-İnsanoğlu sahip olduğunun değil, sahip olmadıklarının konusunu dile getiriyor.
-Dolayısıyla birçok konuda ayrımcılığın ve eşitsizliğin yaşandığı ve yaşatıldığı coğrafyalar da böyle bir günün oluşturulması aslında batının, kendi derdine çare arayışının bir göstergesiymiş gibi geliyor bana.
-Dünyanın birçok ülkesinde de kutlanılan ‘8 Mart Dünya Emekçi Kadınlar Günü’ ilk olarak 20. Yüzyılın başlarında Kuzey Amerika ve Avrupa’da ortaya çıkarak, kadının ulusal, etnik, dinsel, kültürel, ekonomik ya da siyasi ayrımlarına bakılmaksızın başarılarının ve üretiminin tanındığı bir gün olarak ilan edilmiştir.
-Gelelim kendi topraklarımıza; ‘8 Mart Dünya Emekçi Kadınlar Günü’ ülkemizde ilk 1921 yılında tamamen farkındalık yaratacak eylemlerle kutlanmaya başlanmıştır.
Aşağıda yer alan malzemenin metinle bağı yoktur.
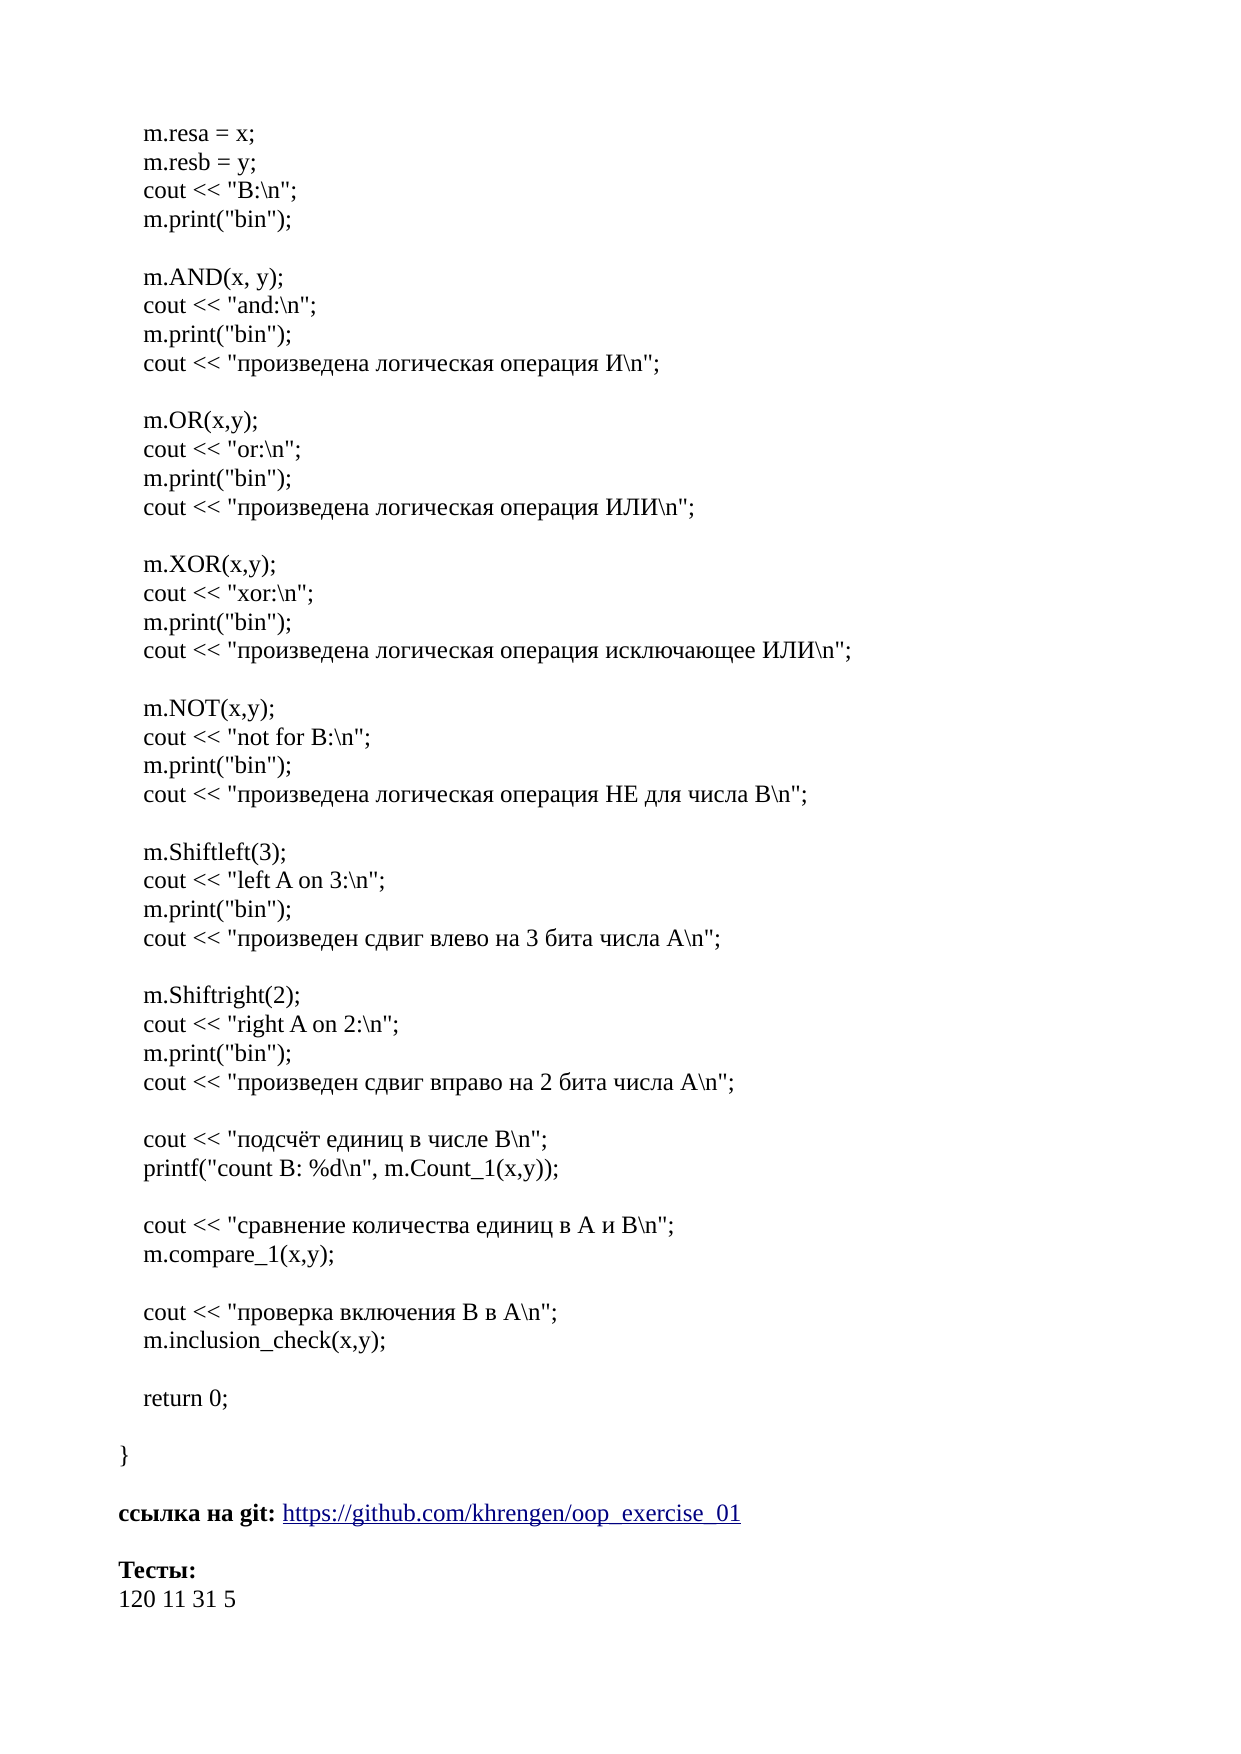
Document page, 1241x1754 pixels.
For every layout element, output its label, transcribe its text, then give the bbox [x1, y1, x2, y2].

text m.inclusion_check(x,y); [118, 1326, 1122, 1354]
text m.print("bin"); [118, 751, 1122, 779]
text m.XOR(x,y); [118, 549, 1122, 578]
text m.resb = y; [118, 147, 1122, 176]
text cout << "and:\n"; [118, 291, 1122, 319]
text 120 11 31 5 [118, 1584, 1122, 1613]
text m.print("bin"); [118, 1038, 1122, 1067]
text m.NOT(x,y); [118, 693, 1122, 722]
text } [118, 1441, 1122, 1469]
text cout << "left A on 3:\n"; [118, 866, 1122, 894]
text ссылка на git: https://github.com/khrengen/oop_exercise_01 [118, 1498, 1122, 1527]
text cout << "not for B:\n"; [118, 722, 1122, 751]
text m.print("bin"); [118, 607, 1122, 636]
text return 0; [118, 1383, 1122, 1412]
text printf("count B: %d\n", m.Count_1(x,y)); [118, 1153, 1122, 1182]
text m.print("bin"); [118, 204, 1122, 233]
text cout << "произведен сдвиг влево на 3 бита числа А\n"; [118, 923, 1122, 952]
text cout << "произведена логическая операция НЕ для числа B\n"; [118, 779, 1122, 808]
text m.Shiftright(2); [118, 981, 1122, 1009]
text m.print("bin"); [118, 463, 1122, 492]
text cout << "подсчёт единиц в числе B\n"; [118, 1124, 1122, 1153]
text cout << "cравнение количества единиц в А и В\n"; [118, 1211, 1122, 1239]
text Тесты: [118, 1556, 1122, 1584]
text cout << "right A on 2:\n"; [118, 1009, 1122, 1038]
text cout << "проверка включения В в А\n"; [118, 1297, 1122, 1326]
text m.AND(x, y); [118, 262, 1122, 291]
text cout << "B:\n"; [118, 176, 1122, 204]
text m.Shiftleft(3); [118, 837, 1122, 866]
text m.compare_1(x,y); [118, 1239, 1122, 1268]
text cout << "произведена логическая операция ИЛИ\n"; [118, 492, 1122, 521]
text m.resa = x; [118, 118, 1122, 147]
text cout << "произведена логическая операция исключающее ИЛИ\n"; [118, 636, 1122, 664]
text cout << "xor:\n"; [118, 578, 1122, 607]
text cout << "произведен сдвиг вправо на 2 бита числа А\n"; [118, 1067, 1122, 1096]
text cout << "произведена логическая операция И\n"; [118, 348, 1122, 377]
text cout << "or:\n"; [118, 434, 1122, 463]
text m.OR(x,y); [118, 406, 1122, 434]
text m.print("bin"); [118, 894, 1122, 923]
text m.print("bin"); [118, 319, 1122, 348]
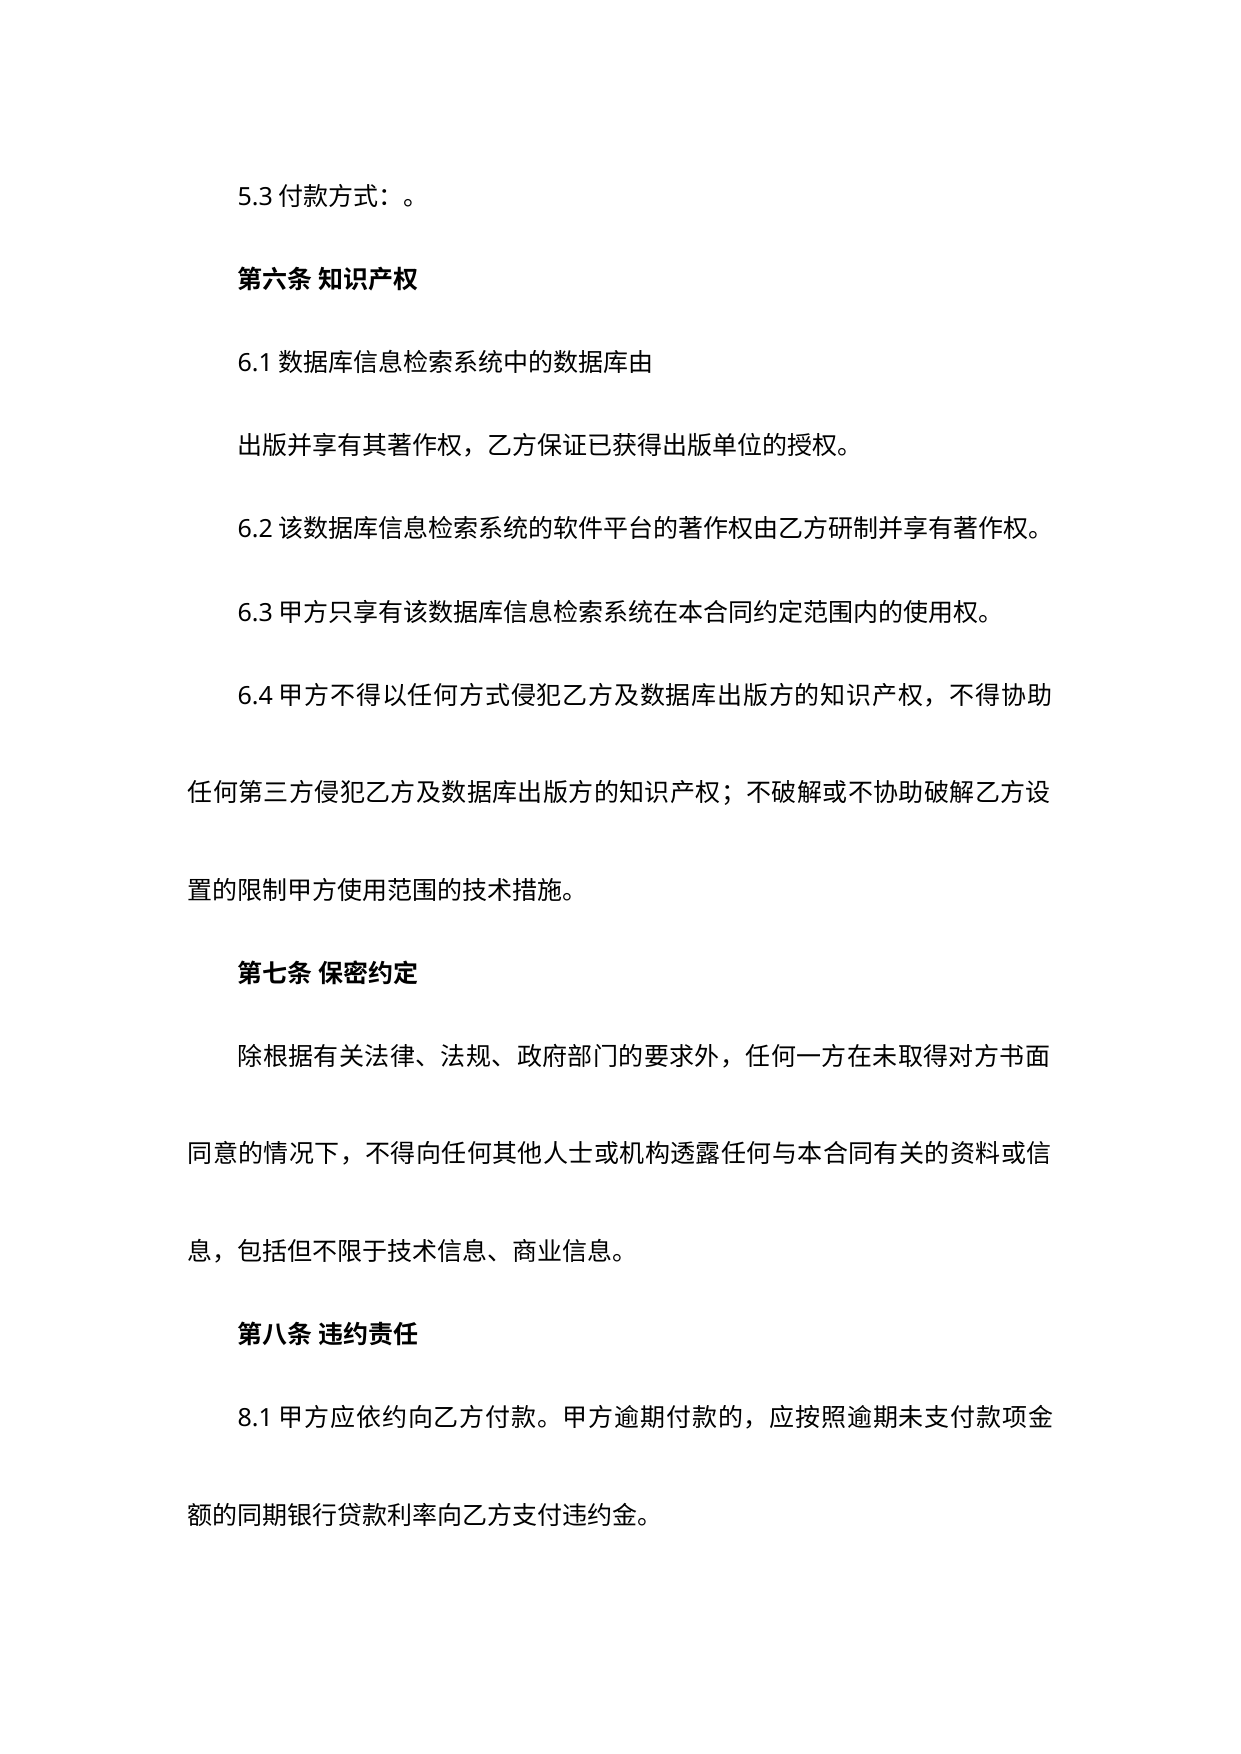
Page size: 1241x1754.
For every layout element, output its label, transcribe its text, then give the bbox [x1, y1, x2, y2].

text 8.1甲方应依约向乙方付款。甲方逾期付款的，应按照逾期未支付款项金额的同期银行贷款利率向乙方支付违约金。 [187, 1383, 1053, 1546]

-Ancak son yıllarda ismi ‘Dünya Kadınlar Günü’ olarak değiştirilip nedenini anlamadığım büyük bir ihtişam ve coşkuyla kutlanmaktadır.
-Mağazalarda indirimler, etkileyici reklam filmleri, hediyeler, çiçekler ve hatta kutlama geceleri… Peki, 9 Mart olunca ne oluyor? Tabi ki her şey unutulmuş oluyor, kimse 8 Mart’ı hatırlamıyor bile.
-Tabi ki istisnaların ve devamı gelen sosyal projelerin olduğunu yadsımamakla birlikte; 8 Mart Dünya Emekçi Kadınlar Günü, bir taraftan tamamen içi boş, anlaşılmamış, insanları daha çok satın almaya teşvik eden, pazarlama şovlarıyla süslenmiş bir gün haline gelirken diğer taraftan da abartılı bir şekilde sanki bu topraklarda kadınlar yüzyıllardır acı çekiyor, zulüm ve baskı görüyor gibi gösterilmesi size de dengesiz ve abartılı gelmiyor mu?